Why use multiple attention heads?


*   Captures different relationships: different heads attend to different aspects of the input
*   Improves learning efficiency: By operating in parallel, multiple heads allow for better learning of dependencies

Your task is to code up the `MultiHeadedSelfAttention` class making use of the given `SingleHeadAttention` . The forward method should return a (batch_size, context_length, attention_dim) tensor.



In [None]:
import torch
import torch.nn as nn
from torchtyping import TensorType

class MultiHeadedSelfAttention(nn.Module):

    def __init__(self, embedding_dim: int, attention_dim: int, num_heads: int):
        super().__init__()
        torch.manual_seed(0)
        # Hint: nn.ModuleList() will be useful. It works the same as a Python list
        # but is useful here since instance variables of any subclass of nn.Module
        # must also be subclasses of nn.Module

        # Use self.SingleHeadAttention(embedding_dim, head_size) to instantiate. You have to calculate head_size.
        pass

    def forward(self, embedded: TensorType[float]) -> TensorType[float]:
        # Return answer to 4 decimal places
        pass

    class SingleHeadAttention(nn.Module):
        def __init__(self, embedding_dim: int, attention_dim: int):
            super().__init__()
            torch.manual_seed(0)
            self.key_gen = nn.Linear(embedding_dim, attention_dim, bias=False)
            self.query_gen = nn.Linear(embedding_dim, attention_dim, bias=False)
            self.value_gen = nn.Linear(embedding_dim, attention_dim, bias=False)

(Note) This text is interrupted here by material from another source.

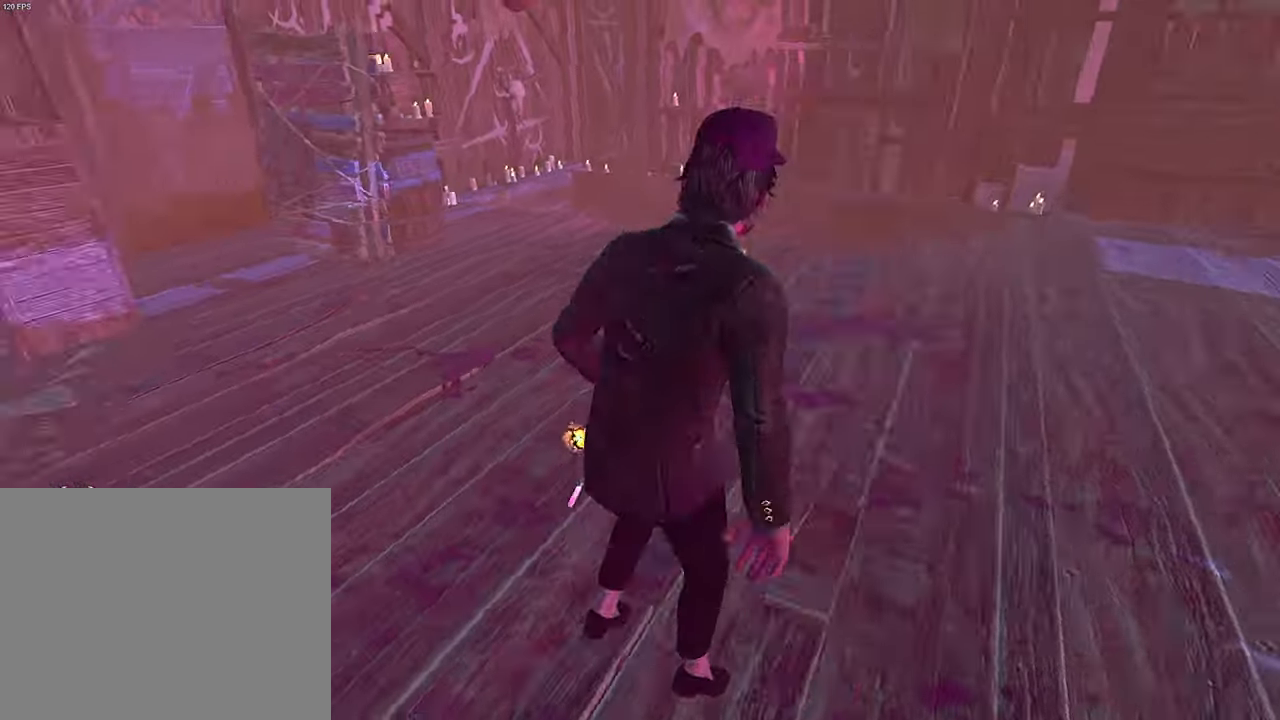
{"keys": ["d"], "events": [[133, "w", "up"]]}
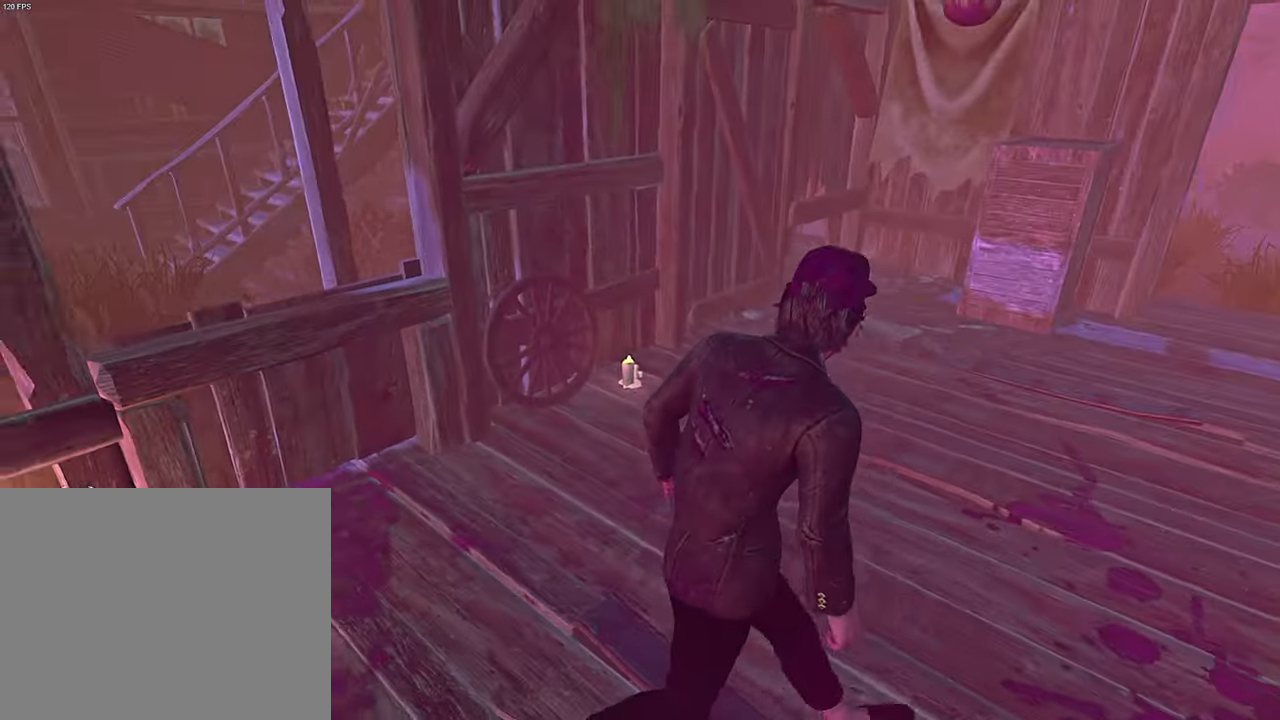
{"keys": ["w"], "events": [[66, "d", "up"], [117, "a", "down"], [350, "w", "down"], [433, "a", "up"]]}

        def forward(self, embedded: TensorType[float]) -> TensorType[float]:
            k = self.key_gen(embedded)
            q = self.query_gen(embedded)
            v = self.value_gen(embedded)

            scores = q @ torch.transpose(k, 1, 2) # @ is the same as torch.matmul()
            context_length, attention_dim = k.shape[1], k.shape[2]
            scores = scores / (attention_dim ** 0.5)

            lower_triangular = torch.tril(torch.ones(context_length, context_length))
            mask = lower_triangular == 0
            scores = scores.masked_fill(mask, float('-inf'))
            scores = nn.functional.softmax(scores, dim = 2)

            return scores @ v